Negativity, attitude and questions of service

Over the years, I’ve had occasion to observe a lot of decent people be utterly consumed by their negativity.

Negativity is a poison that feeds on the inner substances a person needs in order to live more wholly. If it’s nurtured, if it is nourished and coddled and encouraged—which is a pretty common practice, from what I’ve seen—it slowly begins to eat away at a person from the inside out.

Once this starts happening it is very, very difficult to stop it. This means there needs to be a constant inner vigilance to see as much of our negativity as we can and to go against it wherever possible.

This isn’t easy, because negativity justifies itself automatically and surrounds itself with a seemingly unending series of buffers. It grows directly out of what I call our rejecting part—that part which refuses to accept the world on its own terms, which are, in fact, the only real terms available, regardless of our opinions about them.

Our rejecting part has more muscle than almost any other part of personality, and it gets an enormous amount of exercise. If I observe myself meticulously I see very quickly how very much of what arrives on the doorstep of my awareness gets rejected, primarily through the mechanism of judgment.

This leads me to the second subject of today’s post, the question of opinion. I see that I’m full of opinions. We all are. The issue for me lies with the fact that my opinions all spring directly from partiality: few, if any, of them have a balanced center of gravity, and almost none of them really serve anything but my own sense of self importance.
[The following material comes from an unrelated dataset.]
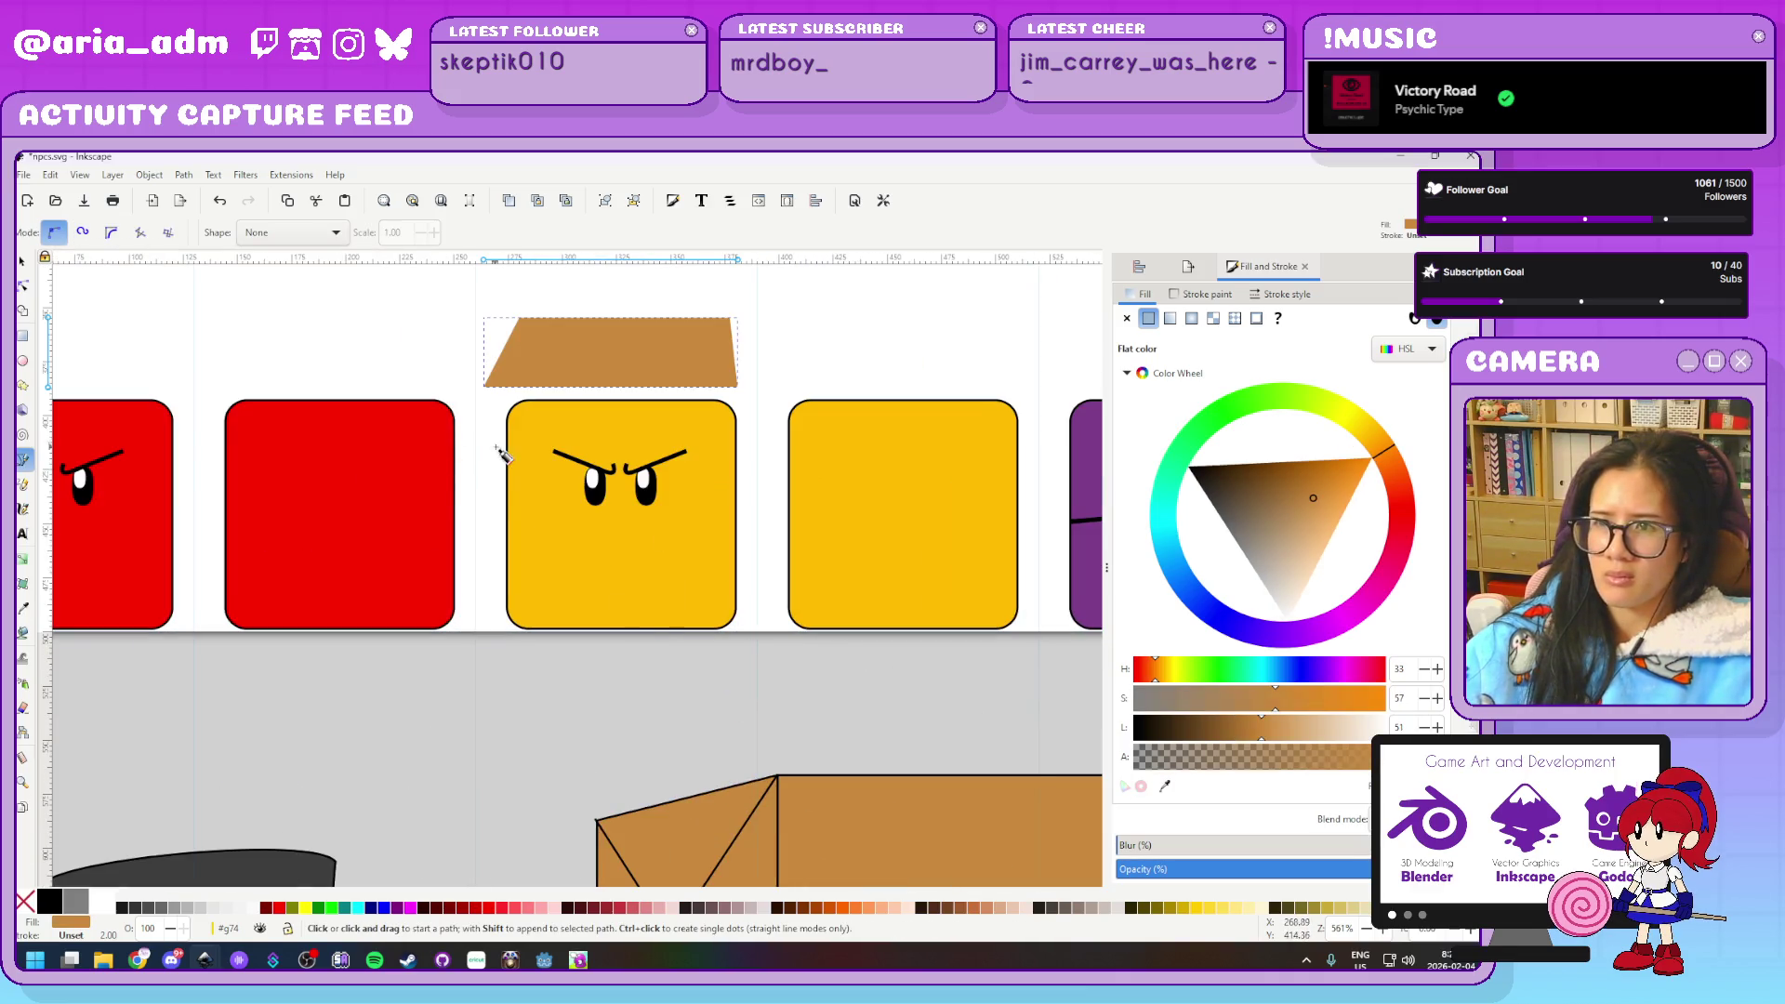
shift+click(49, 900)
The word attitude can mean, among other things, angle. And I think it is the angle at which our awareness positions itself in relationship to the arrival of incoming life that determines what we can take in, and how. Usually—due to our habit of rejection, and opinion-- we’re posed at oblique angles to incoming data, and we deflect it without suffering a real taking in of what it consists of. The fact that we take it in partially (remember, a lot of it has been deflected) means that we process it partially and make all of our decisions (many of them, of course, emotional) based on incomplete and inaccurate data.

Becoming more whole means facing life head on, and being willing to take in life more directly—which lies in the direction of intentional suffering.

I’ve been pondering this question more in regard to my own attitudes in life lately, and I’ve come to the conclusion that my fundamental failure is in not recognizing life through the primary tool of understanding which relates to service.

I am here to serve those around me. Not to judge them, control them, or fix them, but to support them in the best way I can without interfering in a negative way with their life or their path.

This is true of everyone I encounter; not just the people I appear on the surface to be legally or socially responsible to, but everyone I encounter, no matter how irritating, nasty, weird, or useless they may appear to be to me. The role needs to become one of unconditional offering.

That requires a good deal of suffering because I have to allow those around me to be what they are, and still try to meet them honestly and with an open heart.

This means I need to hold the question—and the taste—of how to be of legitimate service in front of me far more often than I do.

May your roots find water, and your leaves know sun.

1 comment:

  1. A particularly relevant post for me right now. As things fall apart around me at my office, I am forced to submit to "bad" conditions. And with the delusion that I can "do" I make myself irritable, nervous and tense. So I can only "do" one thing: remain calm if possible, and try to come back to myself. The "little demon" as I call it won't have any of this. But I have to keep reminding myself that I'm bigger than him.